====== Data provided

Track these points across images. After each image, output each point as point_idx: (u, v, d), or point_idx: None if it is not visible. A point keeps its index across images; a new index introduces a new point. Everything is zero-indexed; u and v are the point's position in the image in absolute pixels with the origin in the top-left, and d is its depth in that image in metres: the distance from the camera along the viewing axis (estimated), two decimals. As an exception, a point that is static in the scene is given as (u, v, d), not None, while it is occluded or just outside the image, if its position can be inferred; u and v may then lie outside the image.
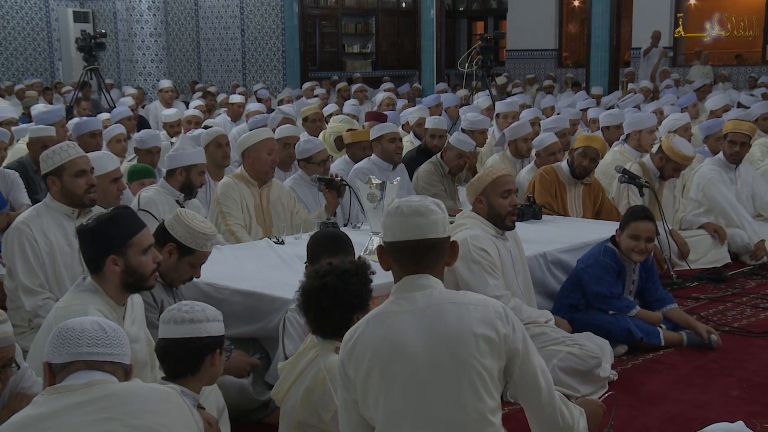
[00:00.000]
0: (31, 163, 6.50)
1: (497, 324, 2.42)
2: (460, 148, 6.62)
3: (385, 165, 6.29)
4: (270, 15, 18.18)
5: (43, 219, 4.14)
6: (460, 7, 23.55)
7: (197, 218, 3.62)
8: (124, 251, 3.02)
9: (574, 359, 3.98)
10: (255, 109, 9.82)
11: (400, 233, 2.50)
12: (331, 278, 2.89)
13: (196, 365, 2.78)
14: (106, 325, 2.25)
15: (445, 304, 2.45)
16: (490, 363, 2.39)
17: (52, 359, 2.20)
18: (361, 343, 2.45)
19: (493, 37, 11.41)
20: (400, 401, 2.39)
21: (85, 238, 3.05)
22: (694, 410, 3.85)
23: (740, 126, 6.74)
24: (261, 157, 5.39)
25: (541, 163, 6.53)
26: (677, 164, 6.26)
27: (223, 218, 5.26)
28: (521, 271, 4.38)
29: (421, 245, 2.49)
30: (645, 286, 4.81)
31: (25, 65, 18.77)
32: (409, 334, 2.40)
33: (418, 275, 2.49)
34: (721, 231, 6.39)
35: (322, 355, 2.94)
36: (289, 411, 2.97)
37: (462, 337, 2.39)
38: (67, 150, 4.12)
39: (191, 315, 2.77)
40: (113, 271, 3.02)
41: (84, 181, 4.11)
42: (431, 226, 2.49)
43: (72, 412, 2.09)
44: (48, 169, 4.12)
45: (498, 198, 4.14)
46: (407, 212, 2.50)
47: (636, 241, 4.60)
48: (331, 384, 2.84)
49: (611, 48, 13.77)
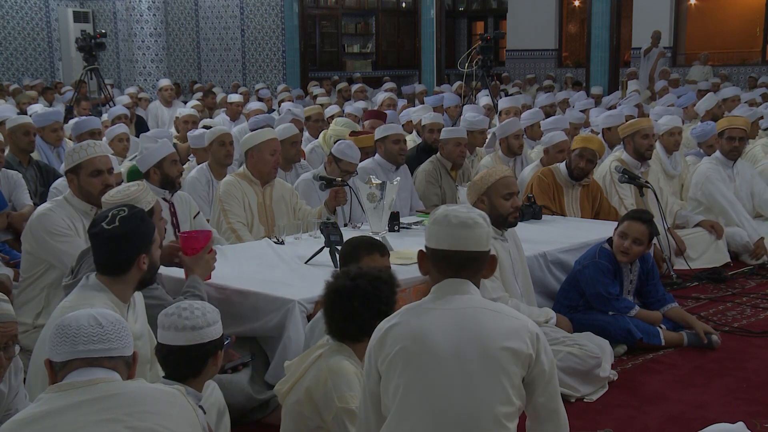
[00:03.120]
0: (15, 158, 6.52)
1: (526, 341, 2.44)
2: (455, 136, 6.67)
3: (389, 165, 6.30)
4: (270, 15, 18.18)
5: (65, 211, 4.16)
6: (460, 7, 23.55)
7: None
8: (150, 248, 3.07)
9: (574, 359, 3.98)
10: (255, 108, 9.81)
11: (444, 242, 2.53)
12: (363, 281, 2.90)
13: (198, 369, 2.80)
14: (103, 318, 2.21)
15: (481, 309, 2.49)
16: (515, 370, 2.41)
17: (52, 357, 2.20)
18: (392, 334, 2.48)
19: (493, 37, 11.42)
20: (417, 393, 2.40)
21: (115, 240, 2.98)
22: (694, 410, 3.85)
23: (735, 121, 6.76)
24: (264, 157, 5.39)
25: (548, 161, 6.54)
26: (639, 131, 6.39)
27: (225, 216, 5.27)
28: (521, 273, 4.38)
29: (462, 256, 2.53)
30: (646, 286, 4.82)
31: (25, 65, 18.77)
32: (440, 330, 2.43)
33: (458, 279, 2.53)
34: (718, 226, 6.39)
35: (326, 355, 2.94)
36: (291, 409, 2.97)
37: (492, 339, 2.41)
38: (87, 148, 4.13)
39: (192, 322, 2.75)
40: (140, 270, 3.04)
41: (99, 180, 4.12)
42: (475, 239, 2.53)
43: (76, 410, 2.09)
44: (68, 166, 4.16)
45: (500, 199, 4.15)
46: (454, 222, 2.52)
47: (622, 240, 4.61)
48: (333, 386, 2.84)
49: (611, 48, 13.78)
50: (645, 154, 6.44)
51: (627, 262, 4.66)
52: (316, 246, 4.52)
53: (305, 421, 2.92)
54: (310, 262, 4.41)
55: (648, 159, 6.49)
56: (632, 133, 6.45)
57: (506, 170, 4.34)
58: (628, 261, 4.65)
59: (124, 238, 2.98)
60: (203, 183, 5.99)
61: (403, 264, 4.35)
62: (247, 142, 5.47)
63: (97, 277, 3.03)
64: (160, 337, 2.80)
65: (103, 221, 3.02)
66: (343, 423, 2.83)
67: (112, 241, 2.99)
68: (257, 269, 4.41)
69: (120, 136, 7.30)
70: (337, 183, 5.38)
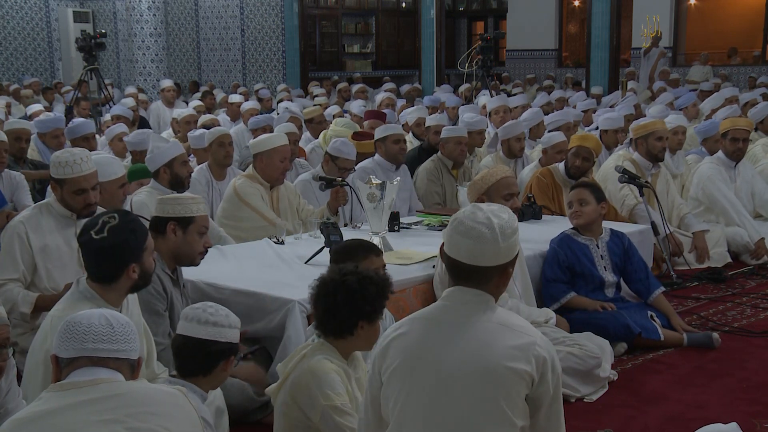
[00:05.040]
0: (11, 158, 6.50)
1: (531, 360, 2.33)
2: (455, 135, 6.68)
3: (388, 165, 6.30)
4: (270, 15, 18.17)
5: (42, 218, 4.16)
6: (460, 7, 23.54)
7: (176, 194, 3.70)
8: (141, 257, 3.03)
9: (574, 359, 3.98)
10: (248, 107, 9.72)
11: (456, 252, 2.41)
12: (352, 278, 2.90)
13: (209, 368, 2.82)
14: (114, 319, 2.22)
15: (489, 323, 2.39)
16: (517, 390, 2.33)
17: (59, 353, 2.20)
18: (396, 344, 2.43)
19: (493, 37, 11.44)
20: (416, 406, 2.37)
21: (103, 252, 2.95)
22: (694, 410, 3.85)
23: (738, 123, 6.76)
24: (273, 163, 5.42)
25: (546, 161, 6.54)
26: (654, 133, 6.35)
27: (261, 214, 5.32)
28: (519, 273, 4.38)
29: (476, 271, 2.40)
30: (627, 265, 4.87)
31: (25, 65, 18.77)
32: (443, 345, 2.37)
33: (471, 289, 2.42)
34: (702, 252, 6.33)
35: (309, 355, 2.95)
36: (280, 410, 2.98)
37: (496, 358, 2.32)
38: (74, 165, 4.03)
39: (215, 318, 2.81)
40: (130, 279, 3.02)
41: (82, 198, 4.08)
42: (494, 254, 2.38)
43: (76, 410, 2.09)
44: (53, 175, 4.11)
45: (500, 199, 4.16)
46: (474, 235, 2.37)
47: (571, 209, 4.87)
48: (315, 386, 2.85)
49: (611, 48, 13.77)
50: (658, 156, 6.42)
51: (584, 224, 4.81)
52: (316, 246, 4.52)
53: (294, 422, 2.93)
54: (310, 262, 4.41)
55: (660, 161, 6.48)
56: (646, 134, 6.38)
57: (507, 170, 4.35)
58: (584, 223, 4.81)
59: (111, 249, 2.94)
60: (203, 183, 5.99)
61: (403, 264, 4.36)
62: (258, 146, 5.48)
63: (87, 284, 3.02)
64: (180, 328, 2.84)
65: (92, 228, 2.98)
66: (331, 419, 2.83)
67: (99, 253, 2.96)
68: (257, 269, 4.41)
69: (120, 135, 7.29)
70: (337, 183, 5.39)
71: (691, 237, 6.37)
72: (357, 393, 2.94)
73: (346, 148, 5.76)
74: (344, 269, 2.96)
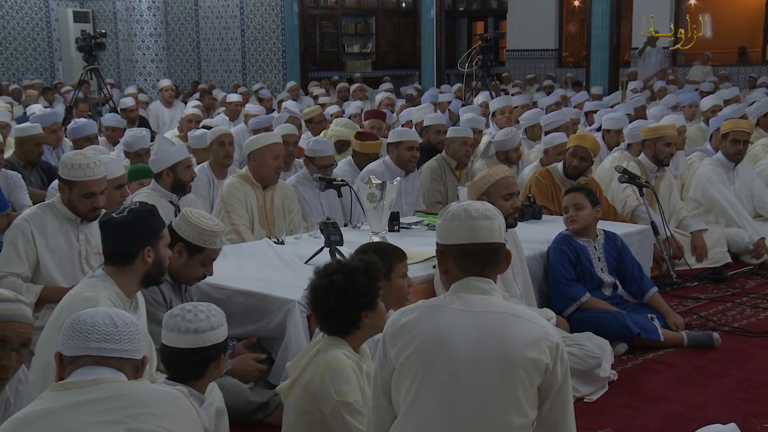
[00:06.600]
0: (19, 161, 6.53)
1: (546, 350, 2.37)
2: (461, 135, 6.67)
3: (398, 170, 6.18)
4: (270, 15, 18.16)
5: (46, 217, 4.16)
6: (460, 7, 23.55)
7: (204, 216, 3.67)
8: (157, 243, 3.10)
9: (574, 359, 3.97)
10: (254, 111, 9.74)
11: (468, 236, 2.49)
12: (338, 277, 2.89)
13: (201, 372, 2.81)
14: (118, 318, 2.21)
15: (502, 313, 2.42)
16: (532, 379, 2.35)
17: (63, 351, 2.19)
18: (408, 329, 2.42)
19: (493, 37, 11.41)
20: (430, 397, 2.35)
21: (121, 229, 3.04)
22: (694, 410, 3.85)
23: (740, 124, 6.76)
24: (266, 161, 5.39)
25: (547, 162, 6.54)
26: (663, 138, 6.34)
27: (229, 217, 5.28)
28: (520, 273, 4.38)
29: (487, 249, 2.49)
30: (621, 266, 4.90)
31: (25, 65, 18.76)
32: (459, 333, 2.37)
33: (480, 278, 2.48)
34: (701, 250, 6.34)
35: (322, 350, 2.94)
36: (292, 406, 2.97)
37: (514, 348, 2.34)
38: (86, 169, 4.02)
39: (195, 325, 2.77)
40: (145, 263, 3.07)
41: (90, 202, 4.09)
42: (497, 230, 2.50)
43: (77, 410, 2.08)
44: (64, 176, 4.10)
45: (500, 200, 4.16)
46: (475, 215, 2.49)
47: (566, 213, 4.88)
48: (330, 380, 2.84)
49: (611, 48, 13.77)
50: (664, 161, 6.43)
51: (580, 228, 4.83)
52: (316, 246, 4.52)
53: (306, 417, 2.92)
54: (310, 262, 4.41)
55: (666, 165, 6.50)
56: (655, 138, 6.39)
57: (506, 170, 4.35)
58: (580, 227, 4.83)
59: (129, 226, 3.04)
60: (204, 182, 6.00)
61: (403, 264, 4.35)
62: (251, 145, 5.47)
63: (104, 270, 3.08)
64: (163, 338, 2.81)
65: (114, 212, 3.10)
66: (341, 416, 2.82)
67: (118, 229, 3.05)
68: (257, 269, 4.41)
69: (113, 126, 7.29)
70: (337, 182, 5.39)
71: (689, 237, 6.38)
72: (366, 387, 2.92)
73: (319, 146, 5.81)
74: (328, 269, 2.95)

============

### Task details
From the line with "24: (261, 157, 5.39)" up to and including the line with "[00:05.040]" above, retype every line exactly and nothing more; leave out the pictures.

### Response for this exercise
24: (261, 157, 5.39)
25: (541, 163, 6.53)
26: (677, 164, 6.26)
27: (223, 218, 5.26)
28: (521, 271, 4.38)
29: (421, 245, 2.49)
30: (645, 286, 4.81)
31: (25, 65, 18.77)
32: (409, 334, 2.40)
33: (418, 275, 2.49)
34: (721, 231, 6.39)
35: (322, 355, 2.94)
36: (289, 411, 2.97)
37: (462, 337, 2.39)
38: (67, 150, 4.12)
39: (191, 315, 2.77)
40: (113, 271, 3.02)
41: (84, 181, 4.11)
42: (431, 226, 2.49)
43: (72, 412, 2.09)
44: (48, 169, 4.12)
45: (498, 198, 4.14)
46: (407, 212, 2.50)
47: (636, 241, 4.60)
48: (331, 384, 2.84)
49: (611, 48, 13.77)
[00:03.120]
0: (15, 158, 6.52)
1: (526, 341, 2.44)
2: (455, 136, 6.67)
3: (389, 165, 6.30)
4: (270, 15, 18.18)
5: (65, 211, 4.16)
6: (460, 7, 23.55)
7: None
8: (150, 248, 3.07)
9: (574, 359, 3.98)
10: (255, 108, 9.81)
11: (444, 242, 2.53)
12: (363, 281, 2.90)
13: (198, 369, 2.80)
14: (103, 318, 2.21)
15: (481, 309, 2.49)
16: (515, 370, 2.41)
17: (52, 357, 2.20)
18: (392, 334, 2.48)
19: (493, 37, 11.42)
20: (417, 393, 2.40)
21: (115, 240, 2.98)
22: (694, 410, 3.85)
23: (735, 121, 6.76)
24: (264, 157, 5.39)
25: (548, 161, 6.54)
26: (639, 131, 6.39)
27: (225, 216, 5.27)
28: (521, 273, 4.38)
29: (462, 256, 2.53)
30: (646, 286, 4.82)
31: (25, 65, 18.77)
32: (440, 330, 2.43)
33: (458, 279, 2.53)
34: (718, 226, 6.39)
35: (326, 355, 2.94)
36: (291, 409, 2.97)
37: (492, 339, 2.41)
38: (87, 148, 4.13)
39: (192, 322, 2.75)
40: (140, 270, 3.04)
41: (99, 180, 4.12)
42: (475, 239, 2.53)
43: (76, 410, 2.09)
44: (68, 166, 4.16)
45: (500, 199, 4.15)
46: (454, 222, 2.52)
47: (622, 240, 4.61)
48: (333, 386, 2.84)
49: (611, 48, 13.78)
50: (645, 154, 6.44)
51: (627, 262, 4.66)
52: (316, 246, 4.52)
53: (305, 421, 2.92)
54: (310, 262, 4.41)
55: (648, 159, 6.49)
56: (632, 133, 6.45)
57: (506, 170, 4.34)
58: (628, 261, 4.65)
59: (124, 238, 2.98)
60: (203, 183, 5.99)
61: (403, 264, 4.35)
62: (247, 142, 5.47)
63: (97, 277, 3.03)
64: (160, 337, 2.80)
65: (103, 221, 3.02)
66: (343, 423, 2.83)
67: (112, 241, 2.99)
68: (257, 269, 4.41)
69: (120, 136, 7.30)
70: (337, 183, 5.38)
[00:05.040]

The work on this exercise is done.